[Extracted data entries]
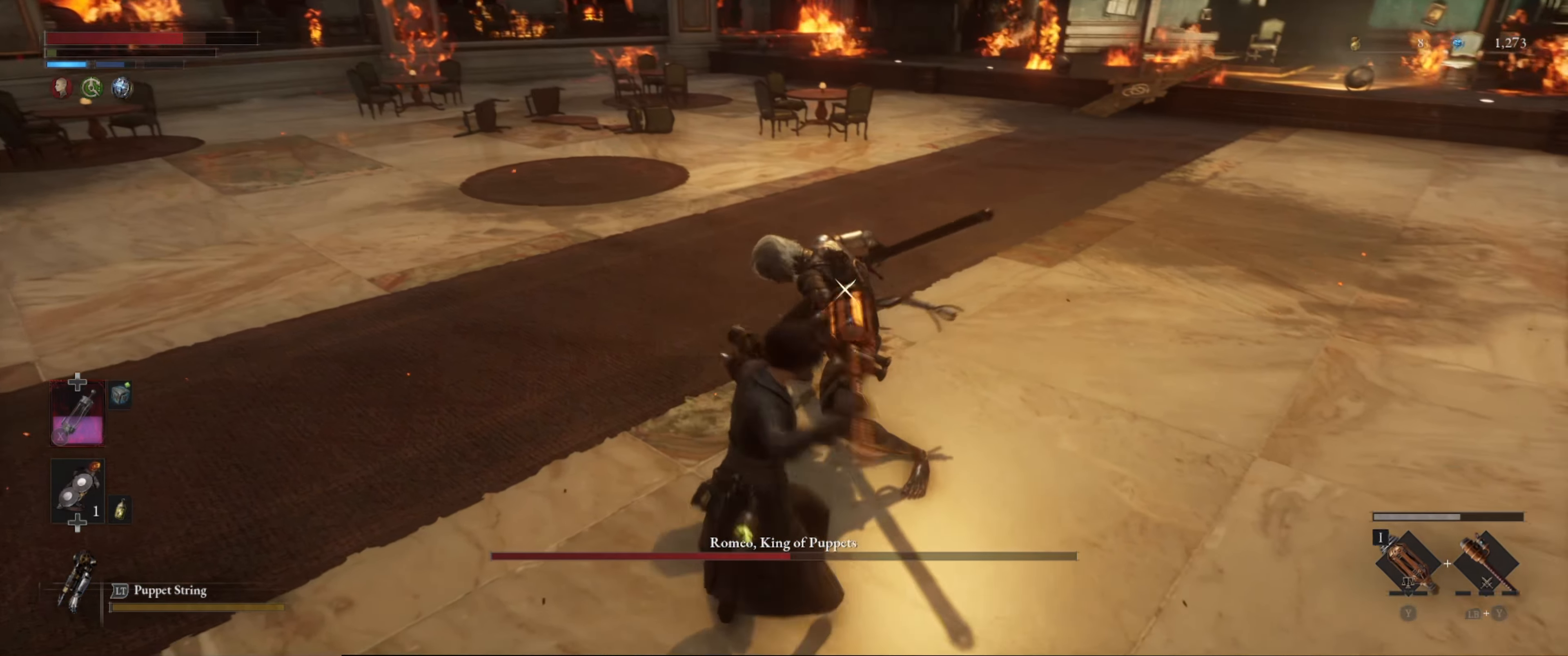
{"buttons": ["L1"], "left_stick": "down-left", "right_stick": "center", "events": [[233, "left_stick", "down"], [416, "L1", "down"], [416, "left_stick", "down-left"]]}
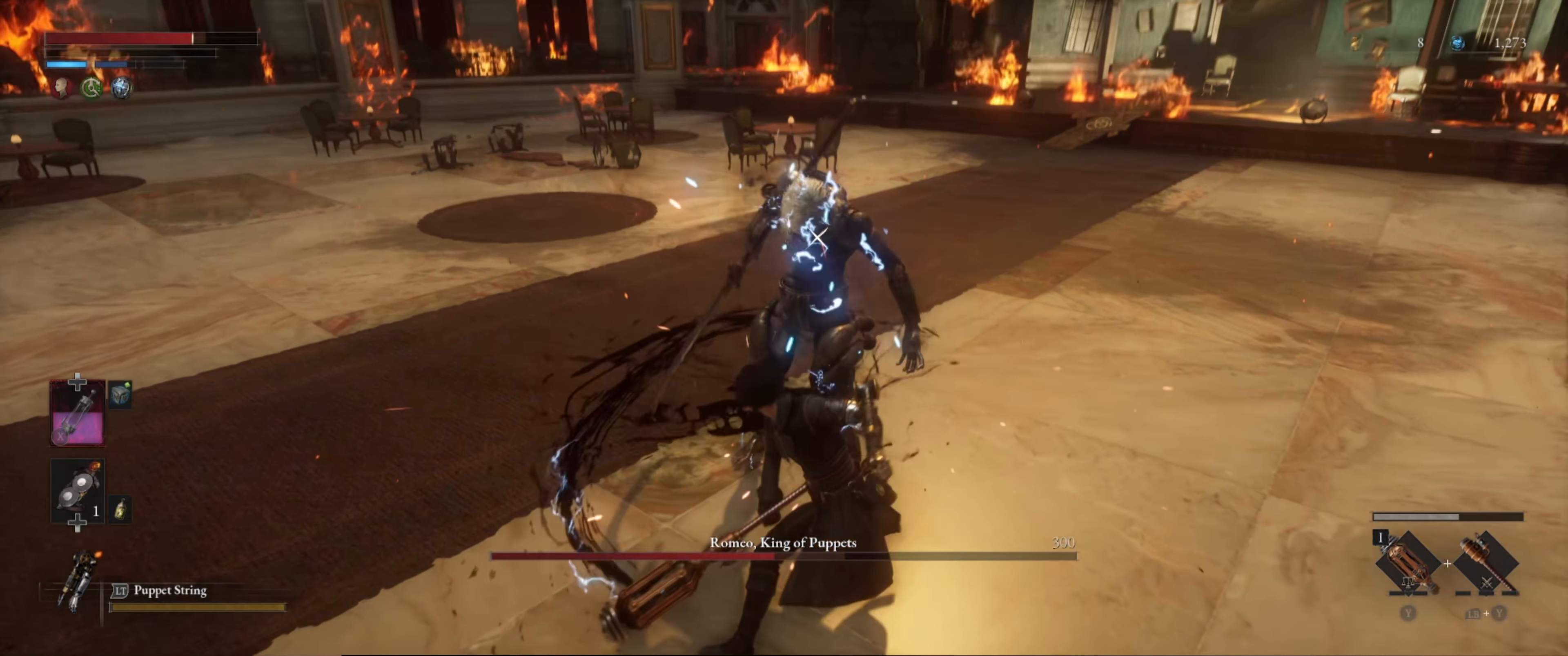
{"buttons": ["L1"], "left_stick": "down-left", "right_stick": "center", "events": [[133, "B", "down"], [216, "B", "up"]]}
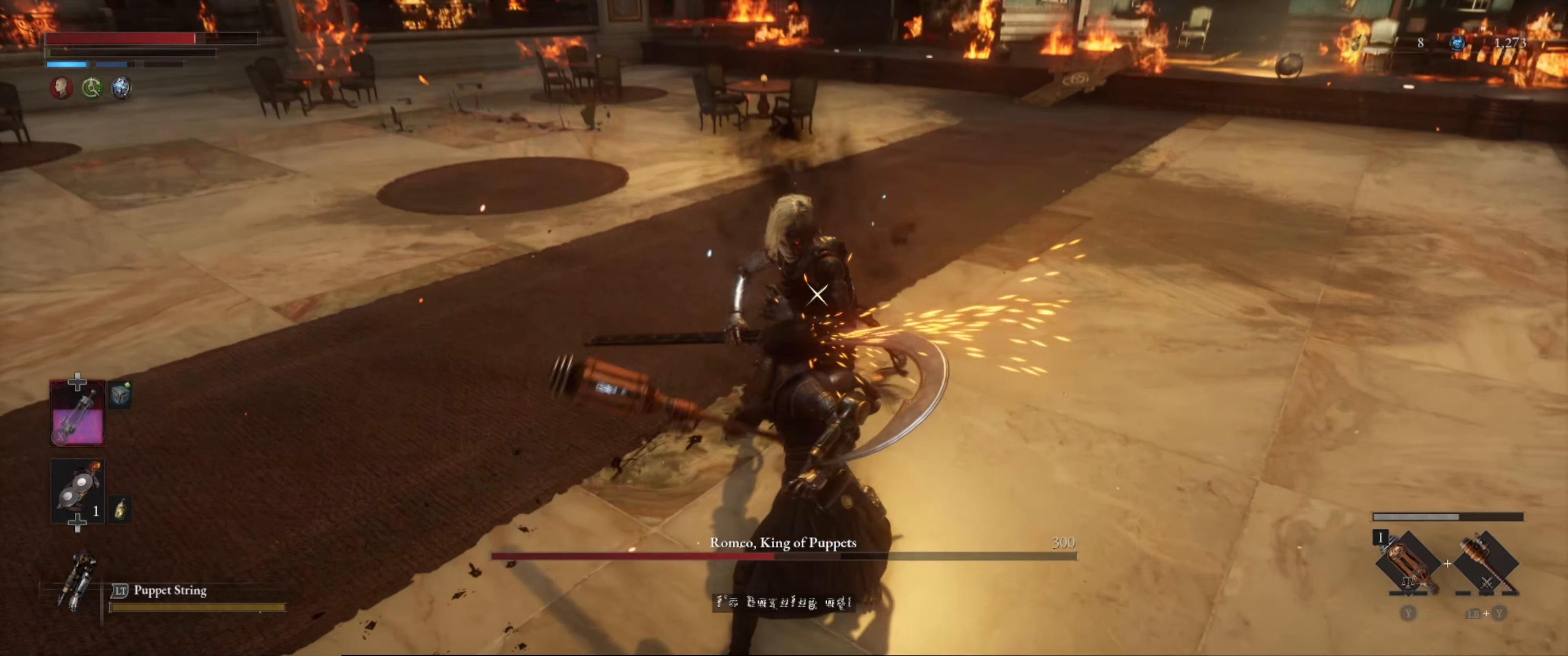
{"buttons": [], "left_stick": "down-left", "right_stick": "center", "events": [[450, "L1", "up"]]}
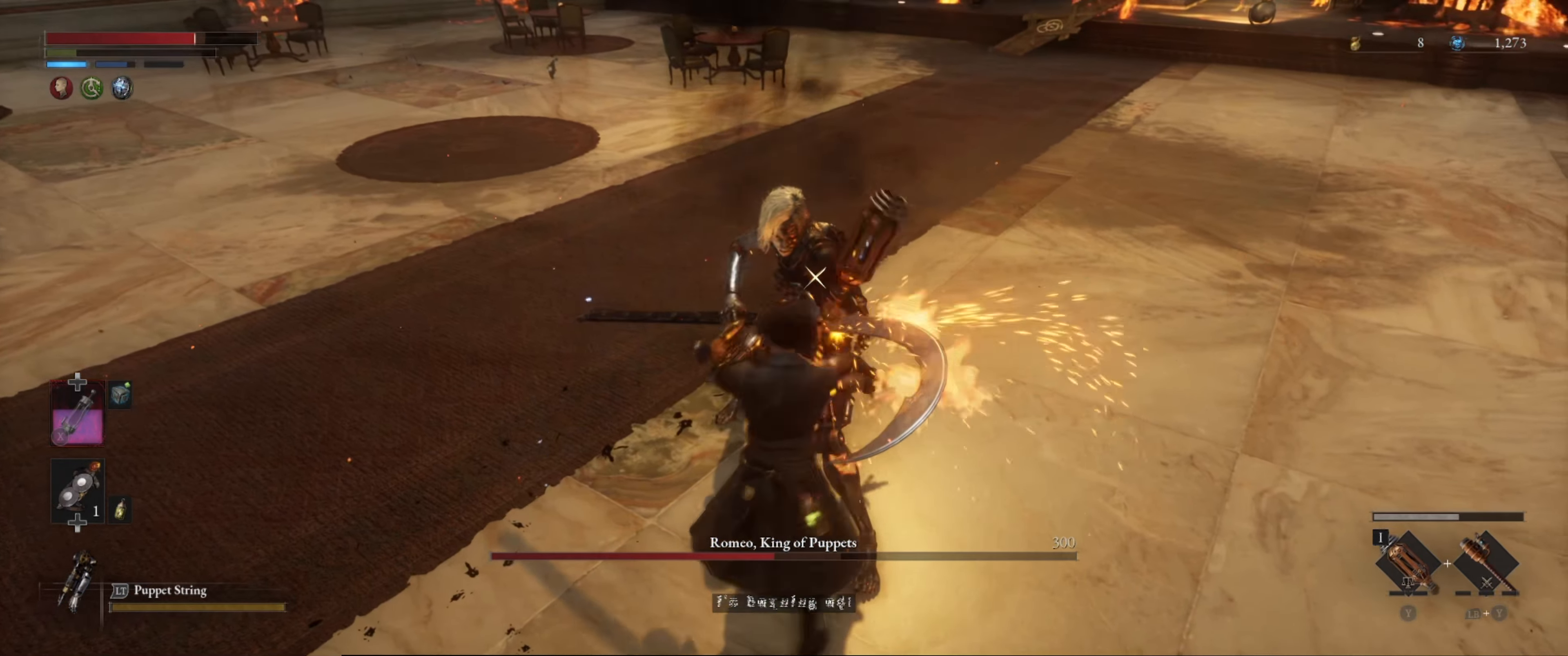
{"buttons": [], "left_stick": "down-left", "right_stick": "center", "events": [[50, "B", "down"], [150, "B", "up"]]}
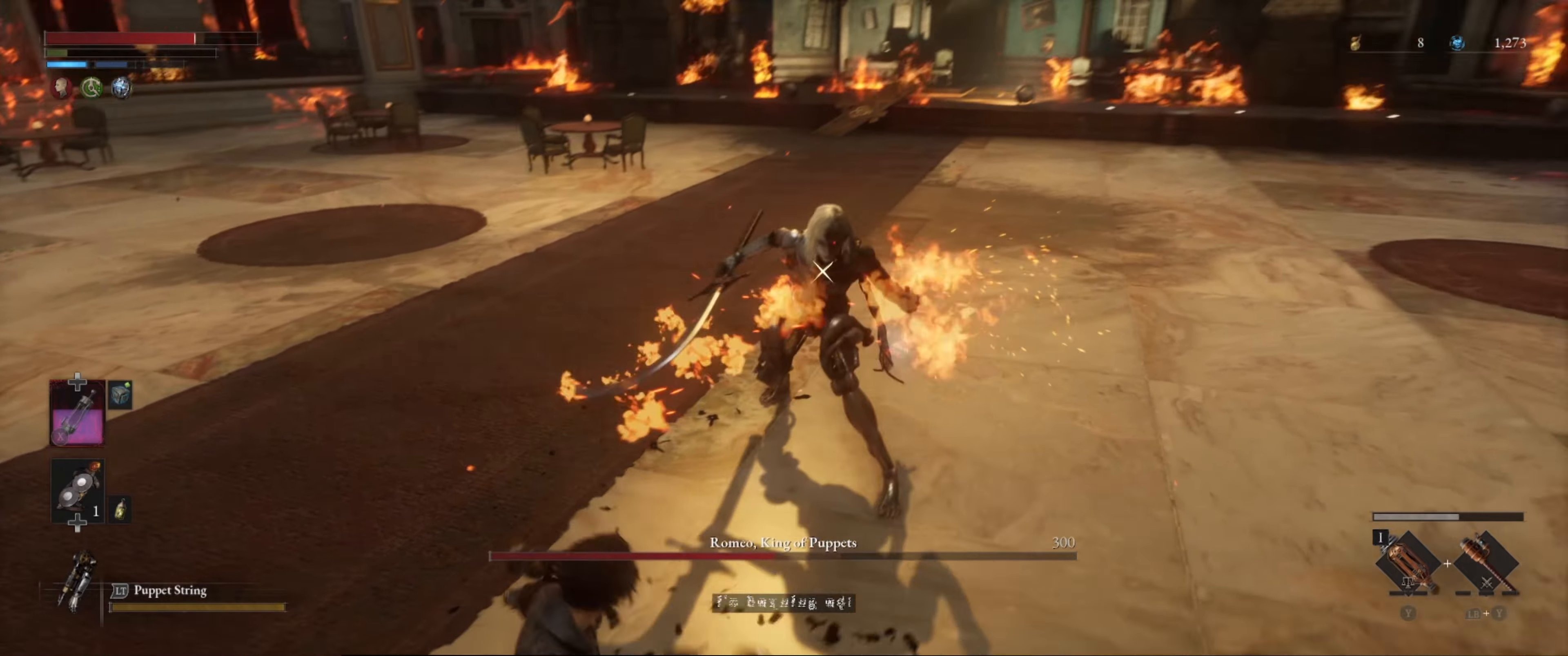
{"buttons": [], "left_stick": "down-left", "right_stick": "center", "events": [[117, "B", "down"], [200, "B", "up"], [283, "B", "down"], [383, "B", "up"]]}
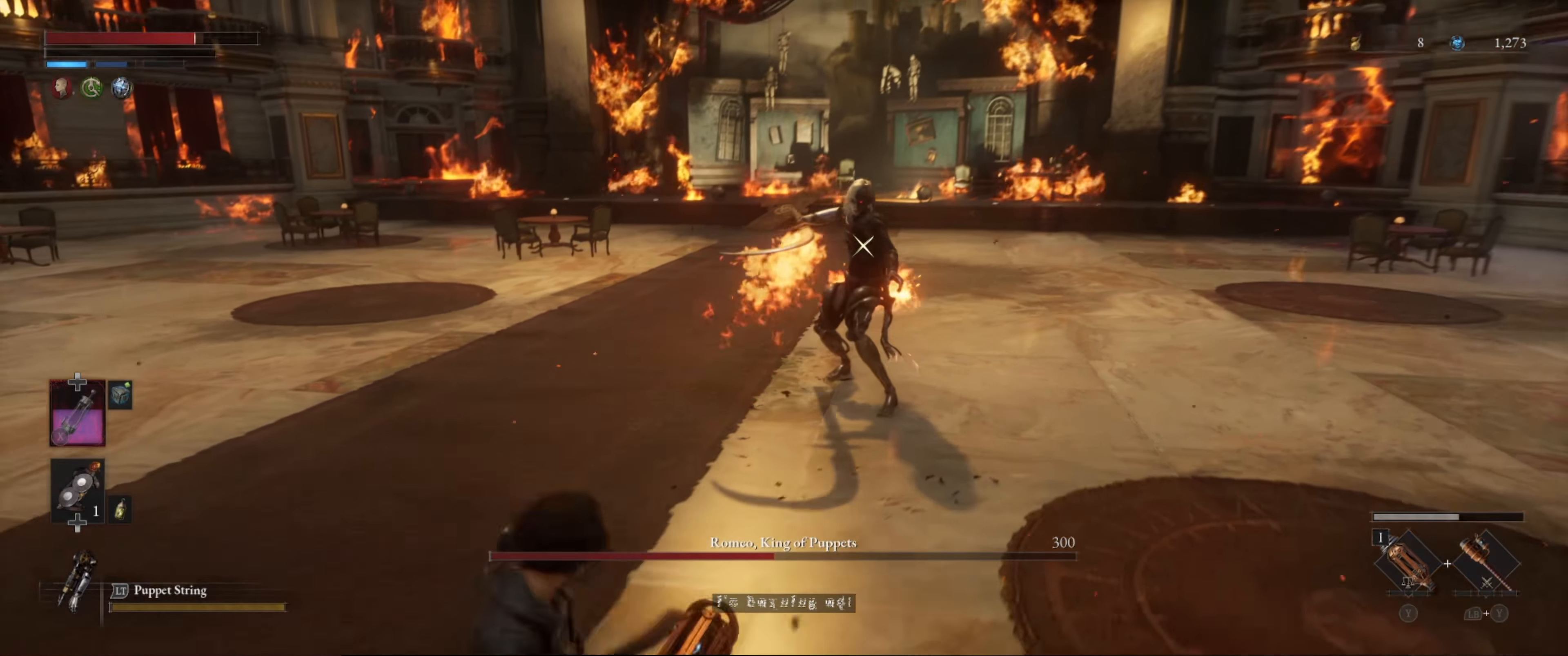
{"buttons": [], "left_stick": "down-left", "right_stick": "center", "events": []}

What you are asked to do
Each line above should be output exactly, apart from the pictures.

Your response
{"buttons": ["L1"], "left_stick": "down-left", "right_stick": "center", "events": [[233, "left_stick", "down"], [416, "L1", "down"], [416, "left_stick", "down-left"]]}
{"buttons": ["L1"], "left_stick": "down-left", "right_stick": "center", "events": [[133, "B", "down"], [216, "B", "up"]]}
{"buttons": [], "left_stick": "down-left", "right_stick": "center", "events": [[450, "L1", "up"]]}
{"buttons": [], "left_stick": "down-left", "right_stick": "center", "events": [[50, "B", "down"], [150, "B", "up"]]}
{"buttons": [], "left_stick": "down-left", "right_stick": "center", "events": [[117, "B", "down"], [200, "B", "up"], [283, "B", "down"], [383, "B", "up"]]}
{"buttons": [], "left_stick": "down-left", "right_stick": "center", "events": []}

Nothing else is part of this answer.